Zum anderen macht Orban keinen Hehl aus seiner allgemeinen Sicht der Dinge. Und die ist deutlich anders als jene der Bundesregierung. Von Merkel und anderen flüchtlingsfreundlichen Politikern verlangt er, dass sie „keinen moralischen Imperialismus“ ausüben. So empfindet er die Forderungen nach Humanität. Wie Deutschland sich entscheide, sollte nur für Deutschland gelten. „Wir sind Ungarn.“ Und: „Ungarn möchte keine Änderung aufgrund massenhafter Einwanderung. Wir wollen uns nicht ändern.“ So will ein Mann sein Land gegenüber angebliche Bedrohungen durch Flüchtlinge verteidigen.
Ebenso simpel ist seine Vorstellung, was mit den Menschen aus Syrien oder Afghanistan geschehen soll, die vor Krieg oder Religionsfanatismus fliehen. Man müsse ihnen helfen, zuhause zu leben, meint Viktor Orban. Das sei für ihn christliche Verantwortung. „Jeder gehört dorthin zurück, von wo er weg musste.“
Die hochrangigen CSU-Politiker stellen sich in Kloster Banz allesamt hinter Horst Seehofer. Es werde „mehr Zäune geben müssen“, sagt etwa Manfred Weber, Vorsitzender der christdemokratischen EVP-Fraktion im EU-Parlament und designierter neuer CSU-Vize. Bayerns Finanzminister Markus Söder verlangt von Merkel ein Signal, „dass sie die Sorgen der Menschen ernst nimmt und nicht nur die der Flüchtlinge“.Deutlich kritische Stimmen gibt es an der CSU-Basis – vor Ort, wo man sich bemüht, die die neu ankommenden Flüchtlinge ordentlich und menschenwürdig zu behandeln. Über die Orban-Einladung sagt etwa die Leitung eines Ortsvereines: „Es war eine abstruse Idee, sich mit dem an einen Tisch zu setzen.“ Dieser sei „ein Menschenverächter, mit dem ich nicht einmal zusammen im Bus ins nächste Dorf fahren würde“. Kommunal sei man da in der Partei teilweise viel weiter und würde erkennen, dass die Integration der Flüchtlinge die wichtigste Zukunftsaufgabe sei.

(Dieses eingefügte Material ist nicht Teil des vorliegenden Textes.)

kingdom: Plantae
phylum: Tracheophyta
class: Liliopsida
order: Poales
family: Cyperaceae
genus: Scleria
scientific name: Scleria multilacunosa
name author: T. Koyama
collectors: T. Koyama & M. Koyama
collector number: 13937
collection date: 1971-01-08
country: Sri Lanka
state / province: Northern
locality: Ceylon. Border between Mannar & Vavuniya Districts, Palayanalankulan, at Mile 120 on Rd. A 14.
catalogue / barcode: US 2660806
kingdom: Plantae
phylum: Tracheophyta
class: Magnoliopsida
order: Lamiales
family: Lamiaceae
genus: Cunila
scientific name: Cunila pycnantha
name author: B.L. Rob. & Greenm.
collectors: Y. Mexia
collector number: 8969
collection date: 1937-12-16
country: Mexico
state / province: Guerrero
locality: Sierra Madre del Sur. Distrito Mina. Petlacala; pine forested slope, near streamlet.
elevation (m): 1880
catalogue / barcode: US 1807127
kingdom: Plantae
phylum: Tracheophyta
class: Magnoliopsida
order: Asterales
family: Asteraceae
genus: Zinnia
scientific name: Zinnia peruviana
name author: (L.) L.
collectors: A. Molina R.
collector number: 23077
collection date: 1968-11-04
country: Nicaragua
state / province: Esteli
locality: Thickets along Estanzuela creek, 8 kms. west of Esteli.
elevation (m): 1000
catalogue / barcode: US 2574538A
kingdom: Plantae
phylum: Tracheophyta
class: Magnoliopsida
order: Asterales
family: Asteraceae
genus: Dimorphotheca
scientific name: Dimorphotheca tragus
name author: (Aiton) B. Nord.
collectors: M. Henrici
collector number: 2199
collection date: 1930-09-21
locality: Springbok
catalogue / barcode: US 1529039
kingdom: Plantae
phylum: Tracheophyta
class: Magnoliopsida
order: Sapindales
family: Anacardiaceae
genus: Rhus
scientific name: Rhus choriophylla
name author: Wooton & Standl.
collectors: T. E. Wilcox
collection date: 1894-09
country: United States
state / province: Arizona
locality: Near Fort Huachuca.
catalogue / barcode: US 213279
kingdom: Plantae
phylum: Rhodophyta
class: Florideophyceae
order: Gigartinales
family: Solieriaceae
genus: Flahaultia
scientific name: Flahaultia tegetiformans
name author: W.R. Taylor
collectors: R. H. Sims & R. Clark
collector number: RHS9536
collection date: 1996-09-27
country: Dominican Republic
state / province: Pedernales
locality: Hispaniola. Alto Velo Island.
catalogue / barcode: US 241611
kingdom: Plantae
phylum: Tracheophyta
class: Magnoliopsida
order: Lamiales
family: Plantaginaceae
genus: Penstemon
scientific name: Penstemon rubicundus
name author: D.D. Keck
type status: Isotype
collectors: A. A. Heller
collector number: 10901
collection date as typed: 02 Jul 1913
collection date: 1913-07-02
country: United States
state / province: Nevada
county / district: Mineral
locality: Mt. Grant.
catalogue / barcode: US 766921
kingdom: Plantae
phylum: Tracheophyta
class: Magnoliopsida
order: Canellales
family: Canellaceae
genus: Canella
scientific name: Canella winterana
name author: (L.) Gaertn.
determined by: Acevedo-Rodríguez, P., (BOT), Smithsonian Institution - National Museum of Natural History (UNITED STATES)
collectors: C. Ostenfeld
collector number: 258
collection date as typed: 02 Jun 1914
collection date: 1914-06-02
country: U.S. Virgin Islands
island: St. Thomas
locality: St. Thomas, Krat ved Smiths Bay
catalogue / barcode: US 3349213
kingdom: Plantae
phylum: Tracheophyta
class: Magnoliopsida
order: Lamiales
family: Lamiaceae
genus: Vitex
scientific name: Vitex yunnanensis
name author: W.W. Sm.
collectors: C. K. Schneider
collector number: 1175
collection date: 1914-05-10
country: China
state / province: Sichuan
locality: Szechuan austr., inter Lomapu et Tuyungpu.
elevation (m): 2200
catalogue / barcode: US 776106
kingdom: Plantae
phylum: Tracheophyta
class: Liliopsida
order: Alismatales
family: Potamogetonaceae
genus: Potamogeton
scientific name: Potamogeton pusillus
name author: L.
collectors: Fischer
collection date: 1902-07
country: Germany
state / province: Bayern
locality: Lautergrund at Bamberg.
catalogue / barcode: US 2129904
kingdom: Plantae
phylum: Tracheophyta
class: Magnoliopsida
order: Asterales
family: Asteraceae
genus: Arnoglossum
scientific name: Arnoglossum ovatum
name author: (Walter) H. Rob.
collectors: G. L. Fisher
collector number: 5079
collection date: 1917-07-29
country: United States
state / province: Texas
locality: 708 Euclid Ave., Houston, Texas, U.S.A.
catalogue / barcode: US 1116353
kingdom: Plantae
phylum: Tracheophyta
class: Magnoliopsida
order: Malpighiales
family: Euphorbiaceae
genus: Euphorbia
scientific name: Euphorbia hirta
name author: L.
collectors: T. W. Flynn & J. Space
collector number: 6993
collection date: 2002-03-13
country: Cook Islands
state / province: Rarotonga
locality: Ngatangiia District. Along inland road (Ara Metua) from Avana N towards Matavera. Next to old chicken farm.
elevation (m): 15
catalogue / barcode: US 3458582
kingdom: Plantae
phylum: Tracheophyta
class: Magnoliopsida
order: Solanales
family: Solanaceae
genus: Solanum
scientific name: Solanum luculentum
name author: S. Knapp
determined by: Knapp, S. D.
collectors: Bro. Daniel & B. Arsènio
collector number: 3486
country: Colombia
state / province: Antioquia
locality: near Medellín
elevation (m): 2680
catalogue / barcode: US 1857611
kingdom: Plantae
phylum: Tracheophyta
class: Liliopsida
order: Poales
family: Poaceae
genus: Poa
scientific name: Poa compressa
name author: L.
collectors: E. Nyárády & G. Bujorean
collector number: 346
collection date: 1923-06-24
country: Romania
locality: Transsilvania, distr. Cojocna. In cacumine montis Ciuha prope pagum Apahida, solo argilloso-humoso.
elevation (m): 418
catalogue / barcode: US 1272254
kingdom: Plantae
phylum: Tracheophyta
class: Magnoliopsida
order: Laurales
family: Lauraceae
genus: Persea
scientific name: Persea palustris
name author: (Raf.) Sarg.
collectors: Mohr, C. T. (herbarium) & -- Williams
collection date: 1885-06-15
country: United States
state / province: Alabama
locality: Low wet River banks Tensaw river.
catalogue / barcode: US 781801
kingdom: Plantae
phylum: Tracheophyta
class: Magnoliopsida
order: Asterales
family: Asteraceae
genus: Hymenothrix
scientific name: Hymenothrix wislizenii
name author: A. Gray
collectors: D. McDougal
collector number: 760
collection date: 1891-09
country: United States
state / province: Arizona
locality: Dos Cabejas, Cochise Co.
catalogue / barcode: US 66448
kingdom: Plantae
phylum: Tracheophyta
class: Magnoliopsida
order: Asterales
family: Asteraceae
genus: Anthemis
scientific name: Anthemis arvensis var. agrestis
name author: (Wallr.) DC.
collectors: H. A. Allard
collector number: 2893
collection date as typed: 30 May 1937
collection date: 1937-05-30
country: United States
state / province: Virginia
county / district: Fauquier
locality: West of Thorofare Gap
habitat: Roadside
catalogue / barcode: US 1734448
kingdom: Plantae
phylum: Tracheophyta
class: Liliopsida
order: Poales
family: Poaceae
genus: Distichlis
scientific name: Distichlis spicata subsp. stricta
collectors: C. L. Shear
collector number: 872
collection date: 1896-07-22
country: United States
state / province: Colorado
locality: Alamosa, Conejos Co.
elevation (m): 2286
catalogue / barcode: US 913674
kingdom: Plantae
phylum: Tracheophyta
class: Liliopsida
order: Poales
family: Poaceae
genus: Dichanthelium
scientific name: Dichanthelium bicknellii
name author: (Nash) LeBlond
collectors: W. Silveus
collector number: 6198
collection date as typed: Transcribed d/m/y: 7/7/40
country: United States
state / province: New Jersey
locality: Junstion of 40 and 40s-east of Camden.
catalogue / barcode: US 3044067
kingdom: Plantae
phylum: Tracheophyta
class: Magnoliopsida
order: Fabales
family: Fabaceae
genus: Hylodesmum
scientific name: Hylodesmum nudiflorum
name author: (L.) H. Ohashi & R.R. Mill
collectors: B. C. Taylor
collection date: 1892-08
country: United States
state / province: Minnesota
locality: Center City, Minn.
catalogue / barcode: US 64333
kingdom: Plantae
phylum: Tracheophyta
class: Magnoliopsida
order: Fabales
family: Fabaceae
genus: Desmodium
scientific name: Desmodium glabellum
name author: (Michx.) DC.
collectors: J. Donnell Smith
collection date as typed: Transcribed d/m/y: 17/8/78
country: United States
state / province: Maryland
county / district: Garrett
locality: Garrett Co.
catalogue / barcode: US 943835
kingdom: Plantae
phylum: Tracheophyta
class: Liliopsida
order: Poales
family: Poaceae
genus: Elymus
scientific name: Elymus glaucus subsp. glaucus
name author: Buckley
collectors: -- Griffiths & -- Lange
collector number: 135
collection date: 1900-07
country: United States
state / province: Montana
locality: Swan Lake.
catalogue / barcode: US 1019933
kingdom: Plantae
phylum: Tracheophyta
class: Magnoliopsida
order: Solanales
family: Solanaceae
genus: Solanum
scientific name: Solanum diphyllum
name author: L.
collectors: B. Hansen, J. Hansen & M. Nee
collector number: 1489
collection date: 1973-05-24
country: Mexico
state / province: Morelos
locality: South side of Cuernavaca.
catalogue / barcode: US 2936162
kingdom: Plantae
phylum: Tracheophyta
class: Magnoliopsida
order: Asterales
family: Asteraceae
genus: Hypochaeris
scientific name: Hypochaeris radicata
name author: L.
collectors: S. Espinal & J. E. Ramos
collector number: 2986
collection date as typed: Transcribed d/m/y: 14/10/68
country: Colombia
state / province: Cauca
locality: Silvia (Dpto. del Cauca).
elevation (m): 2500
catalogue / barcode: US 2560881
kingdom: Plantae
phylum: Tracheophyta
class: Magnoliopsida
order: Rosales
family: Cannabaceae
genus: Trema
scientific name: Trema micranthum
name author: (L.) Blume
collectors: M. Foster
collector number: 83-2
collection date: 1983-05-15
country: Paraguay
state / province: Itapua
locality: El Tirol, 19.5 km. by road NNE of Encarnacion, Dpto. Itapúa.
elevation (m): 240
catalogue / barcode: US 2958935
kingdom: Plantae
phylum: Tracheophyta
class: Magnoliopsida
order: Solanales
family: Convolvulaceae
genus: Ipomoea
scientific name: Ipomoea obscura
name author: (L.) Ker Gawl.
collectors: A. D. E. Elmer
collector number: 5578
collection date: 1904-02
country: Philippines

Orban will sich den wirtschaftlichen Aufschwung nicht kaputtmachen lassen
Die Stimmung beim Treffen der Landtagsfraktion mit Orban wird von einem Teilnehmer als „freundschaftlich und anständig“ beschrieben. Orban hat erst einmal 20 Minuten lang seine Sicht dargelegt. So sei Ungarn im Jahr 2008 wirtschaftlich so darniedergelegen wie jetzt Griechenland. Jetzt gehe es dem Land dank einer Kraftanstrengung viel besser. Das will er sich nicht kaputtmachen lassen. Seine Ablehnung von festen Flüchtlingsquoten begründete er mit einem denkwürdigen Vergleich: Wenn wegen eines kaputten Rohres Wasser in die Zimmer eines Hauses eindringe, habe die Debatte keinen Sinn, wie viel Wasser wohin fließen soll. Vielmehr müsse das Rohr dichtgemacht werden. Aus der Fraktion gab es vier, fünf unverfängliche Fragen an Orban. „Man muss jetzt nicht restlos zufrieden sein“, sagt als Fazit der CSU-Abgeordnete Oliver Jörg über den Besuch.